An authentication bypass flaw that makes it possible for attackers to run past standard authentication and access administrative user accounts was exploited in the JobMonster theme for WordPress.

Security pros said the main concerns around the flaw rated 9.8 — CVE-2025-5397 — was that it could trigger broad risk: from stolen résumés and recruiter data to impersonation scams launched through hijacked job listings. JobMonster was listed as having more than 5,600 sales on the ThemeForest marketplace, an indication that there are many more thousands of users.

"The primary critical risk posed by the JobMonster scenario is the exposure of high-value PII [personally identifiable information] on these job platforms, resulting in potential long term identity fraud for the compromised users and potentially severe regulatory penalties for the organization,” said MacKenzie Brown, vice president of the Adversary Pursuit Group at Blackpoint Cyber.

Brown said security teams must focus on a patching strategy for these types of vulnerabilities, and even if urgent patching isn’t possible, they need to disable the social login function to stop active exploitation and post exploitation risk.

“Overall, this event highlights that modern attackers use seemingly minor third-party components as pivot points to bypass great perimeter defense and gain a foothold,” said Brown.

Shane Barney, chief information security officer at Keeper Security, said organizations should treat this case as an emergency patching priority by updating to version 4.8.2, disabling social login until remediation is complete, and auditing administrative accounts for unauthorized activity.

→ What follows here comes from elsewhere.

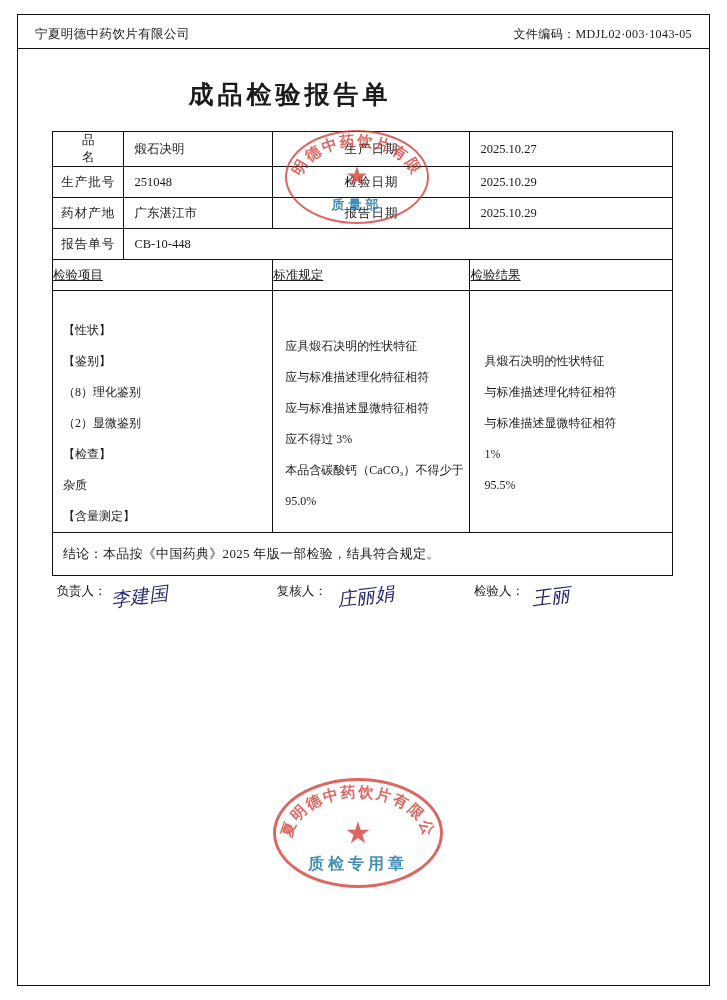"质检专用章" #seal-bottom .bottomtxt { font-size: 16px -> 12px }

“For job boards and recruitment platforms, the impact extends well beyond reputational damage,” said Barney. “A breach can expose names, email addresses, phone numbers, résumés and employment histories — data that can be weaponized for identity theft, phishing and social-engineering campaigns against job seekers and employers alike.”

Jeff Liford, associate director at Fenix24, said recruitment platforms aren’t just informational websites, they’re funnels for personal data. Liford pointed out that a takeover of a recruitment portal hands that threat actor a warehouse of resumes, communication details, employment history, and sometimes even government-issued identification or Social Security numbers.

“That data fuels identity theft, loan fraud, and highly personalized and convincing scams,” said Liford. “Site operators should update systems immediately, enforce MFA for administrative access, and continuously monitor and audit access logs. Any sign of unauthorized administrative access should be treated as a potential data breach.”